Na sua avaliação, hoje vivemos um paradoxo. Após tanta luta da Ciência, da Medicina, da política social e dos trabalhadores – em todo o mundo – para aumentar o tempo de vida dos seres humanos, agora vemos os idosos serem classificados como doentes.

“Tomamos um susto com essa decisão. Nos chocou. Se a humanidade vive mais e envelhece mais, daqui a pouco metade da humanidade estará classificada como doente, por essa decisão. Podemos, claro, ter velhos com determinadas doenças, assim como adultos jovens e crianças”, comentou o ex-vereador.

Debate
Após a intervenção inicial dos convidados, houve tempo dedicado à discussão conjunta do tema. César Fernandes, por exemplo, afirmou ter ficado claro – após a fala dos especialistas – que catalogar velhice como doença pode trazer prejuízos na avaliação epidemiológica e na formulação de políticas de saúde pública. “Isso será danoso. Não vejo como pode ser benéfico. Nós, do movimento associativo, devemos nos debruçar sobre isso, emprestando solidariedade àqueles que lutam para que isso não se confirme.”

José Luiz Gomes do Amaral também apontou suas reflexões. “Velhice é doença?

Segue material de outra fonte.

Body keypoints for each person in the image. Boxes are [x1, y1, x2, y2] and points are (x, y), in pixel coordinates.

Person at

Ficou bem claro aqui que não. É uma condição que não se associa necessariamente a uma causalidade. Se associa a limitações, mas também a algumas oportunidades. Entendo, então, que a idade não necessariamente representa apenas limitações. Entendo também que a idade nem sempre significa condição de diminuição da reserva funcional. Desse modo, penso que saímos da premissa que velhice é doença. Não é verdade e não deveríamos tratar dessa forma”, completou o presidente da APM.

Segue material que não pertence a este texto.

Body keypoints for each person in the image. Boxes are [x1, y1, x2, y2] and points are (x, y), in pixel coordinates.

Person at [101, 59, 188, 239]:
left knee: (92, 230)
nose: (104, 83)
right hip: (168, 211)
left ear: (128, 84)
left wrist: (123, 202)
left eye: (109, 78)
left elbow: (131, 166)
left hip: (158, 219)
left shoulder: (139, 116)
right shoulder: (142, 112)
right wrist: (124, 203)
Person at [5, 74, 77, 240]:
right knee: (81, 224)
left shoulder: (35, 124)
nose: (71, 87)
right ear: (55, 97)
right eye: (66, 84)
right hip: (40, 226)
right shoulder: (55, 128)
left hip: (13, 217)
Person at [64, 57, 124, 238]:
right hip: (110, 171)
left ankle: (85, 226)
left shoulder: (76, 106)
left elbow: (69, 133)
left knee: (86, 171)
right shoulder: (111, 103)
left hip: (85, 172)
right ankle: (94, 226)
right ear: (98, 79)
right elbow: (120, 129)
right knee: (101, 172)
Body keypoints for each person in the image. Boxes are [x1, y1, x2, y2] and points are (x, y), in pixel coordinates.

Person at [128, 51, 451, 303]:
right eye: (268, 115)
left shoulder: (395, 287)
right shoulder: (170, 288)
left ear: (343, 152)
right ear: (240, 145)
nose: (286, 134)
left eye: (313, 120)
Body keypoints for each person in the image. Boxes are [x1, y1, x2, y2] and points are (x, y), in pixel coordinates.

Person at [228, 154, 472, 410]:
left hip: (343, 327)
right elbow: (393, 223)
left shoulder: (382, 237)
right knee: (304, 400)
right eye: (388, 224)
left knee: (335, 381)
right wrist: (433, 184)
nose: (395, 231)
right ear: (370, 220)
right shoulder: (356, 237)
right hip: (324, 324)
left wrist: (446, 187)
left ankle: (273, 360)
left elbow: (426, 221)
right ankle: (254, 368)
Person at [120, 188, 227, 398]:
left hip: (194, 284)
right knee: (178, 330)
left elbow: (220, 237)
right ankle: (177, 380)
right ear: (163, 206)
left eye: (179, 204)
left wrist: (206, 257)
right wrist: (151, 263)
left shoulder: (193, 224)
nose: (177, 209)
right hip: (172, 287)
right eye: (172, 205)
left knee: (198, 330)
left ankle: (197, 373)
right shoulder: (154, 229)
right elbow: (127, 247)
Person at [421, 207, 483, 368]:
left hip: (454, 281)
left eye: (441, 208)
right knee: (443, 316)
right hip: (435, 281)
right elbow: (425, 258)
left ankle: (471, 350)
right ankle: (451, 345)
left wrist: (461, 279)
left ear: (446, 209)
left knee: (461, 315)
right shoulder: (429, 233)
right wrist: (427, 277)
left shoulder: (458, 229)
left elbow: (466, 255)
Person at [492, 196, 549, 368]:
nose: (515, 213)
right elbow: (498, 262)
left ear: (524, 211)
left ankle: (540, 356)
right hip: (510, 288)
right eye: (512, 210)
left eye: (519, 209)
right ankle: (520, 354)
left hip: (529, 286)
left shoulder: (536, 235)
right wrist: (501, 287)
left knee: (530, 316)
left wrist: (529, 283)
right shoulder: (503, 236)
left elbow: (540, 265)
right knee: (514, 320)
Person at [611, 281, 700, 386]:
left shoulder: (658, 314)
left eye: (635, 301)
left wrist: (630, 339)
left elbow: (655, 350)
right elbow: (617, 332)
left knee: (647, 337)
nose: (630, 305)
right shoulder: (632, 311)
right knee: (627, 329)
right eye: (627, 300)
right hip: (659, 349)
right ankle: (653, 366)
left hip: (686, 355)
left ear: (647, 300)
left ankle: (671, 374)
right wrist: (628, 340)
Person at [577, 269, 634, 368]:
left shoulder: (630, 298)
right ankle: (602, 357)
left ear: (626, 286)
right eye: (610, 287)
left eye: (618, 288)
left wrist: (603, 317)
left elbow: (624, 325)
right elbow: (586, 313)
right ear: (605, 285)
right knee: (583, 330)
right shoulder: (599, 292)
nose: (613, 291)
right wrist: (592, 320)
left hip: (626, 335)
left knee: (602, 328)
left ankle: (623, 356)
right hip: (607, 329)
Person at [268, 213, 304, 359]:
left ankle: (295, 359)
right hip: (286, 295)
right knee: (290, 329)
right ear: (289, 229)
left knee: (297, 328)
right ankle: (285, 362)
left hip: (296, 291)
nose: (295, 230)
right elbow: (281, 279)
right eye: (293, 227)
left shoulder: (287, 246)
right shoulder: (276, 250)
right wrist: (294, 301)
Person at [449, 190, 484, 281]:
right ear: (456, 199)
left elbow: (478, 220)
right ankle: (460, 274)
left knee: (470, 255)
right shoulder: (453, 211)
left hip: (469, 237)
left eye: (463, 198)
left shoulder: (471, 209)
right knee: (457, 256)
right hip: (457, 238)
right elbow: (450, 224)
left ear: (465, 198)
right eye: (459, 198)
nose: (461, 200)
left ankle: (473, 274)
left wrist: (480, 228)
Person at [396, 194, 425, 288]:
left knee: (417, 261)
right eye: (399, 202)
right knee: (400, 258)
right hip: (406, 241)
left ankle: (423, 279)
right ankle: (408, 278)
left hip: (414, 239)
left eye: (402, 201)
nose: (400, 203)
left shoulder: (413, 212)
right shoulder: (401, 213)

Ivete Berkenbrok adicionou que, além de tudo, não há nenhuma necessidade de incluir a velhice como condição na CID. “Temos tantas coisas para resolver e pensar [antes]. Como em melhorar a longevidade das pessoas, diminuir a fragilidade e estimular para que idosos sejam protagonistas do seu próprio envelhecimento.”

Por fim, Gilberto Natalini comentou que as pessoas têm ficado assustadas quando escutam essa notícia pela primeira vez – não somente médicos e profissionais de Saúde, mas todos os cidadãos. De modo geral, o médico apontou observar que grande parte da sociedade tem tido opinião similar às apresentadas no encontro.

“Por questões médico-científicas – para não perdermos em questões epidemiológicas e fazermos diagnósticos de doenças e não de idade. E por questões sociais. Os idosos sofrem muito preconceito, violência e exploração. Haverá um impacto social ao jogar essa massa de pessoas para a classificação de doentes”, finalizou o ex-vereador.